- [Dataset extract]
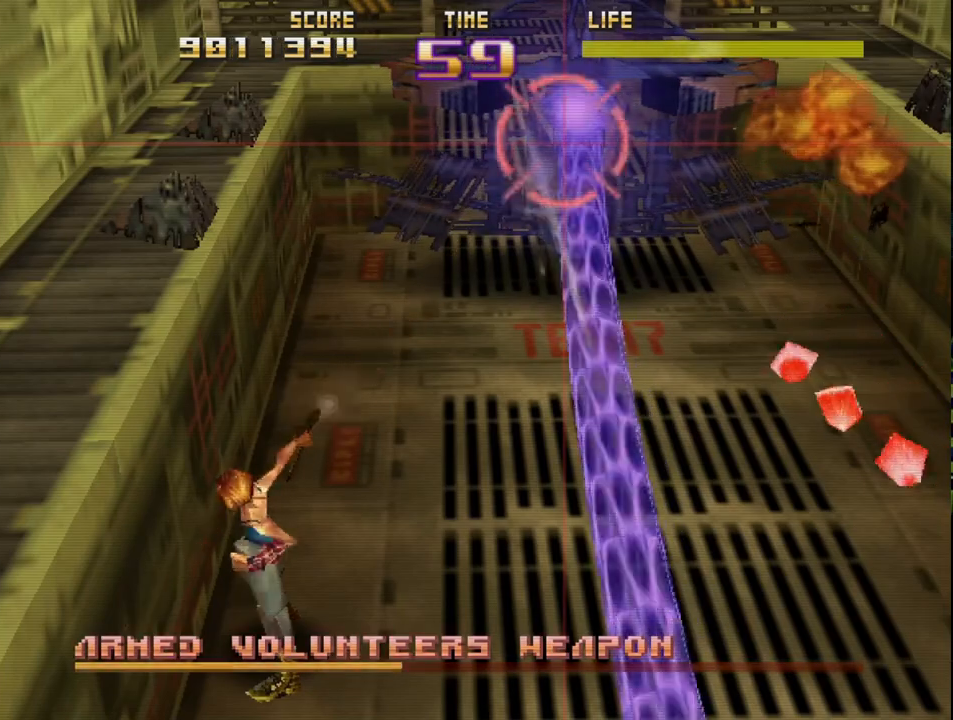
{"buttons": ["R2"], "left_stick": "center", "events": []}
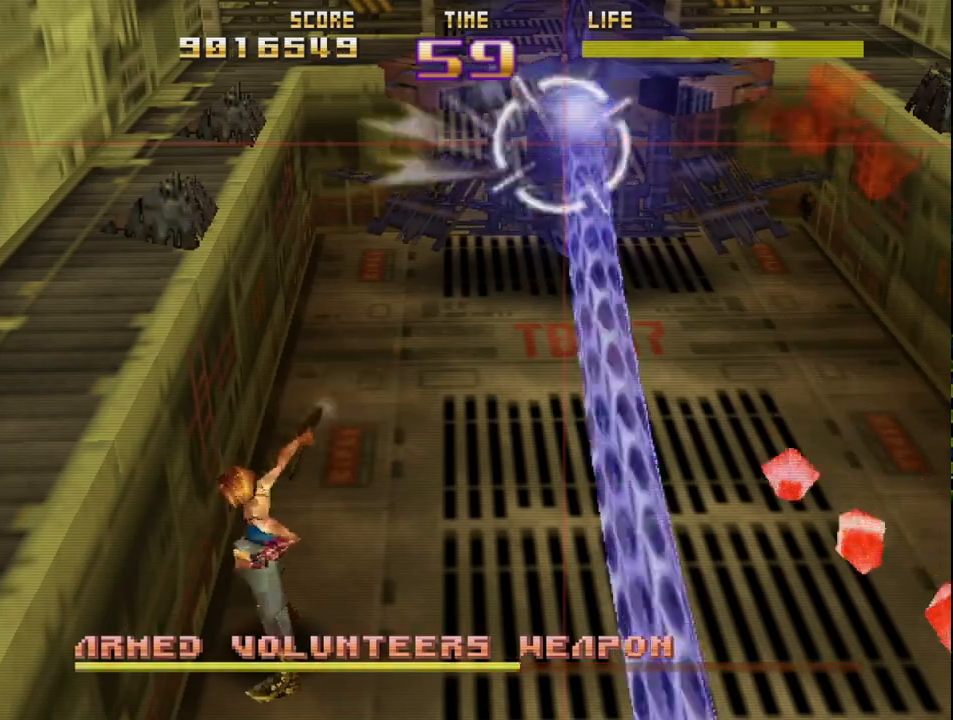
{"buttons": ["R2"], "left_stick": "center", "events": []}
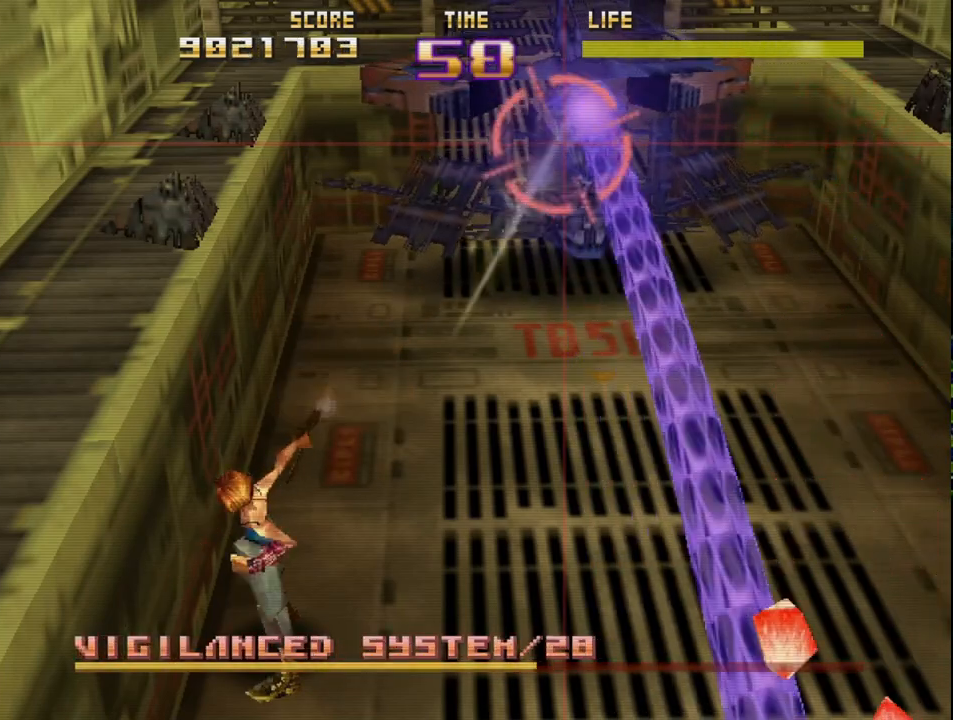
{"buttons": ["R2"], "left_stick": "center", "events": []}
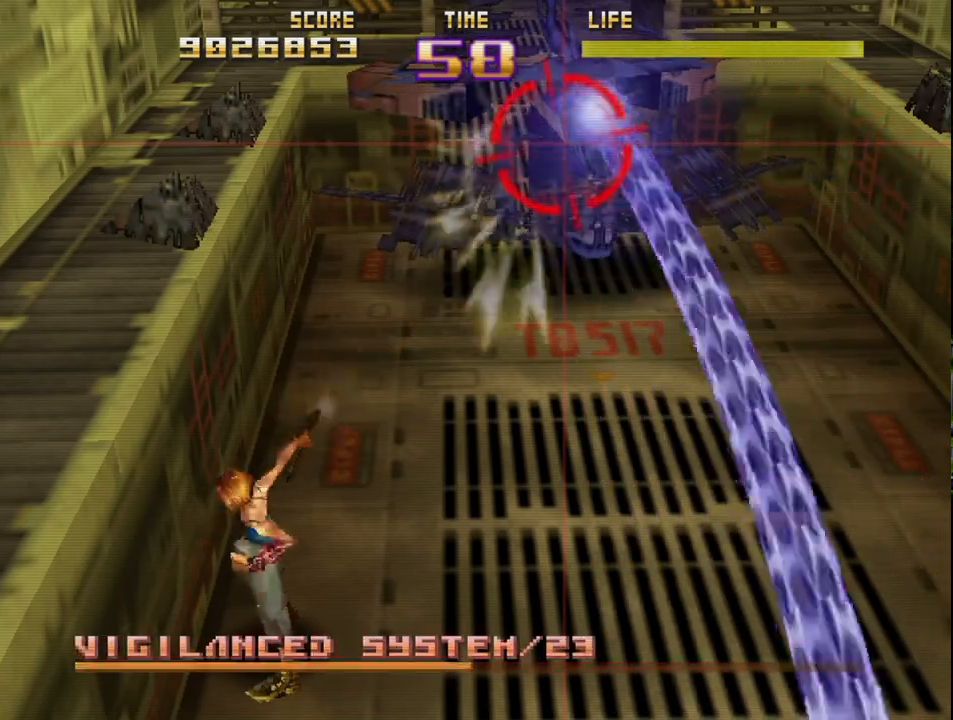
{"buttons": ["R2"], "left_stick": "center", "events": []}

- [What you will do]
Could you return the entire listing above verbatim while dropping each picture?

- [Answer to the exercise]
{"buttons": ["R2"], "left_stick": "center", "events": []}
{"buttons": ["R2"], "left_stick": "center", "events": []}
{"buttons": ["R2"], "left_stick": "center", "events": []}
{"buttons": ["R2"], "left_stick": "center", "events": []}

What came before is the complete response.